Les idéalistes athées parlent d'un moi fondamental qui échapperait à la conscience du moi de la superficie. Cela est une hypothèse gratuite, à moins qu'il y ait une technique infaillible pour en prendre conscience (ce qui est la prétention de certains bouddhistes).
Mais ce moi fondamental, en pratique, est une réalité distincte de notre moi de la vie de tous les jours. En pratique, on peut les considérer comme deux êtres séparés. Et donc, ce moi fondamental ou profond, si on peut encore l'appeler ainsi, qui produirait les représentations du moi de la vie tous les jours, en réalité il se retrouve à jouer le même rôle que la matière. La matière qui, pour les réalistes, exerce une influence sur les sens et produit ainsi des représentations dans notre tête.

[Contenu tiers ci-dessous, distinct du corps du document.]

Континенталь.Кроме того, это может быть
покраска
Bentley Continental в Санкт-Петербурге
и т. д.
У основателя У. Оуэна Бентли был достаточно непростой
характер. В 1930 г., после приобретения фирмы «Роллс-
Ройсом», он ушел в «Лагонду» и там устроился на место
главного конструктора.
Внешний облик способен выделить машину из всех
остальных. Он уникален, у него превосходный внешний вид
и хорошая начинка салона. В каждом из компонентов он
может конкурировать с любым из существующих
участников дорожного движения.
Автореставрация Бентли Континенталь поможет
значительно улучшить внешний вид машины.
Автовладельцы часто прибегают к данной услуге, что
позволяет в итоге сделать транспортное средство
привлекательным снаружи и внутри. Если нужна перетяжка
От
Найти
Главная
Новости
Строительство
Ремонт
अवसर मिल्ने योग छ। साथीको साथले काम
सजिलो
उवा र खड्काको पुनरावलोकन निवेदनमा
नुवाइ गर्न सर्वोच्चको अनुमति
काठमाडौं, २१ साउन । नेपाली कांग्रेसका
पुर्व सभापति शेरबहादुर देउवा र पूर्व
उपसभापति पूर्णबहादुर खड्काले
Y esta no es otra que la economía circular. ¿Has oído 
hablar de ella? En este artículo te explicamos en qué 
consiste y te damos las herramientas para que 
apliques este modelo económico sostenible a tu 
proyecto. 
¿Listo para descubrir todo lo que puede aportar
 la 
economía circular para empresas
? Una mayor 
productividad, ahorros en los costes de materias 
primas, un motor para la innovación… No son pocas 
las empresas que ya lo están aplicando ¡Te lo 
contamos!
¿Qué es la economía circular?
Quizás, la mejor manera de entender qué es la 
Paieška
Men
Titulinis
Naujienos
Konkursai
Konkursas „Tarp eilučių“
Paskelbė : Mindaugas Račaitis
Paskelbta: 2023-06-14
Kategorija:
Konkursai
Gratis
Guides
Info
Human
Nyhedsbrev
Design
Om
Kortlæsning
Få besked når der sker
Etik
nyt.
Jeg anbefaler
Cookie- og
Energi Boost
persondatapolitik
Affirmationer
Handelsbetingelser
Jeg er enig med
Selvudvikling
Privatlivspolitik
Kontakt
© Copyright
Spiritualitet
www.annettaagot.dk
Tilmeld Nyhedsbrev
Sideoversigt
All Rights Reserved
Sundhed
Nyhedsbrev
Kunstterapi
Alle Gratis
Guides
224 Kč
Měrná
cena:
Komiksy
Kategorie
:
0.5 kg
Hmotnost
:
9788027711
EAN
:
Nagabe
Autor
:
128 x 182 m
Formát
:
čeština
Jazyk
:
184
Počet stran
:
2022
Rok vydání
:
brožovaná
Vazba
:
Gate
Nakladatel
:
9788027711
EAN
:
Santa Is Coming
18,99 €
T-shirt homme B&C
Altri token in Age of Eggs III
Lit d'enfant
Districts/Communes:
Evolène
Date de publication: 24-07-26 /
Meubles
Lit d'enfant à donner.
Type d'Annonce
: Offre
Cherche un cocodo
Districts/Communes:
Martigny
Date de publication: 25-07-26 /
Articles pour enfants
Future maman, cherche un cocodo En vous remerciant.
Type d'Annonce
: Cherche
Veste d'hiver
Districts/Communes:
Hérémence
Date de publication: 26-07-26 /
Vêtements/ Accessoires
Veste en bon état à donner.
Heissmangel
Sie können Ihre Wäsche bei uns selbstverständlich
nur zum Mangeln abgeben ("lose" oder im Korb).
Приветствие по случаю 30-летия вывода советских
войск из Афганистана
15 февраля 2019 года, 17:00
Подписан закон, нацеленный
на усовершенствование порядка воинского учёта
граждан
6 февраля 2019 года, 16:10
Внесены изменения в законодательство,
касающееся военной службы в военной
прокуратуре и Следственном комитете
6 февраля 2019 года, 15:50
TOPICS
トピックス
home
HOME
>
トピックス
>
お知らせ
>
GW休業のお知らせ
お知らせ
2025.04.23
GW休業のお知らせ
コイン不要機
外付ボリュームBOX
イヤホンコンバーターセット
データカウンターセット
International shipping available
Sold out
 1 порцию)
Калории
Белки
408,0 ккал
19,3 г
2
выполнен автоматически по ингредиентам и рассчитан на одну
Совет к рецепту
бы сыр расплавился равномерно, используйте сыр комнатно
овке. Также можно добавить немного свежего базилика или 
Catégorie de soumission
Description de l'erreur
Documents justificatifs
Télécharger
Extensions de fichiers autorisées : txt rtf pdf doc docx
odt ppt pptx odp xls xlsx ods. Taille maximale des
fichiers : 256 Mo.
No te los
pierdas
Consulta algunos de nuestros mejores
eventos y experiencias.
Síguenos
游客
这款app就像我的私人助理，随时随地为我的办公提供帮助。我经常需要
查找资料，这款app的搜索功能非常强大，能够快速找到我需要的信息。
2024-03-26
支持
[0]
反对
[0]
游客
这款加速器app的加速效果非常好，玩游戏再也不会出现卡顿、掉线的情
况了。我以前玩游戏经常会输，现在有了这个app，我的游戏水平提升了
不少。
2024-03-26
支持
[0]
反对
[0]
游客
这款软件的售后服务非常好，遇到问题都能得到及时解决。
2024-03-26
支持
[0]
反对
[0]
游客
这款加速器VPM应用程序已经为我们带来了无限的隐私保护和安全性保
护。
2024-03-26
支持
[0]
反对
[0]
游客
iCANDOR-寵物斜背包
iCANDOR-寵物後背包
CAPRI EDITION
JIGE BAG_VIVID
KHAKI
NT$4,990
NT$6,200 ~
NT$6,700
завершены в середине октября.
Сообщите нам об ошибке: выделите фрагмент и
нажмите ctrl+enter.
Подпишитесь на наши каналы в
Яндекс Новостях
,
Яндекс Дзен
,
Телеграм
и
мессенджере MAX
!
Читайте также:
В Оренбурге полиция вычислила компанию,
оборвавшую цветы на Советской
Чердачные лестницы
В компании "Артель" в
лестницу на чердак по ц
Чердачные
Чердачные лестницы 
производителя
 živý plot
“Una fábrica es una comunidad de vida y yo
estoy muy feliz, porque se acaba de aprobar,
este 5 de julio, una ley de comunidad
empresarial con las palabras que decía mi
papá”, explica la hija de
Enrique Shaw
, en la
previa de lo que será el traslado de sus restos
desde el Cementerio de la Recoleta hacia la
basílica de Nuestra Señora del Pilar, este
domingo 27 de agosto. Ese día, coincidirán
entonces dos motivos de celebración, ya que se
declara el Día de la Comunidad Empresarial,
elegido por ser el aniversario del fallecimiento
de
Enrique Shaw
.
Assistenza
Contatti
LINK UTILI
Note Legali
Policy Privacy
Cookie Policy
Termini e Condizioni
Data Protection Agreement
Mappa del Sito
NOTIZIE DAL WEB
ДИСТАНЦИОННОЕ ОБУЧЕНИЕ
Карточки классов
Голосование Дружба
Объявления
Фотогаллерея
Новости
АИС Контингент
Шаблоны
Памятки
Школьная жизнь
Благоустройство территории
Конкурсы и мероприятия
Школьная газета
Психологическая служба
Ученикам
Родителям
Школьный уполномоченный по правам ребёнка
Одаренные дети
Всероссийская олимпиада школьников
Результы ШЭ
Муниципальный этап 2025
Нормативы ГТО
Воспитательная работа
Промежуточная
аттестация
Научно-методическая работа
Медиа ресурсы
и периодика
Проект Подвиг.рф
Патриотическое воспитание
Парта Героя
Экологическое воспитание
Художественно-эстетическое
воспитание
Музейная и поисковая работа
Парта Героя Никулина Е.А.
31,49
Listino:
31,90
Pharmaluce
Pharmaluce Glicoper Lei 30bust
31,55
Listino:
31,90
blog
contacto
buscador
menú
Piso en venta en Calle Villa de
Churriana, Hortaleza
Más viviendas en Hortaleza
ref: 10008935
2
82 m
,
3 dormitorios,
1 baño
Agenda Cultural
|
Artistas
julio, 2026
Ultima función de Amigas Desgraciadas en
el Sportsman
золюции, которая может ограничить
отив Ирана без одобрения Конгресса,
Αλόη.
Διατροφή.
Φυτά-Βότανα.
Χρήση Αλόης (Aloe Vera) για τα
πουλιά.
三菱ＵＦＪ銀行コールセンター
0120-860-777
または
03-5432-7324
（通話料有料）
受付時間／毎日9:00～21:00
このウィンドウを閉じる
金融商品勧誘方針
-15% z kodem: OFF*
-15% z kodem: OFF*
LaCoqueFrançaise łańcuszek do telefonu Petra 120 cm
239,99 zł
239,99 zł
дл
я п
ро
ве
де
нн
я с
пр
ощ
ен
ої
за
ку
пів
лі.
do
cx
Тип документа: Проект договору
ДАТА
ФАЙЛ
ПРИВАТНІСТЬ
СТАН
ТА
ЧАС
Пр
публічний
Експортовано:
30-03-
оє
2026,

La seule chose qui peut-être resterait discutable, c'est si la réalité à la source de nos représentations « ressemble » à ce que nous en percevons (de façon consciente, dans la vie ordinaire). Ce qui revient à dire : ce qui nous apparaît est-il semblable à la réalité en soi? Ou encore : notre expérience est-elle fidèle à la réalité?
Mais poser la question ainsi, c'est déjà être sorti de la perspective idéaliste, et se situer dans un cadre réaliste normal (qu'on partage avec les scientifiques et les philosophes des sciences). On peut bien soutenir que la réalité en soi est différente de notre perception, mais cela n'est pas de l'idéalisme.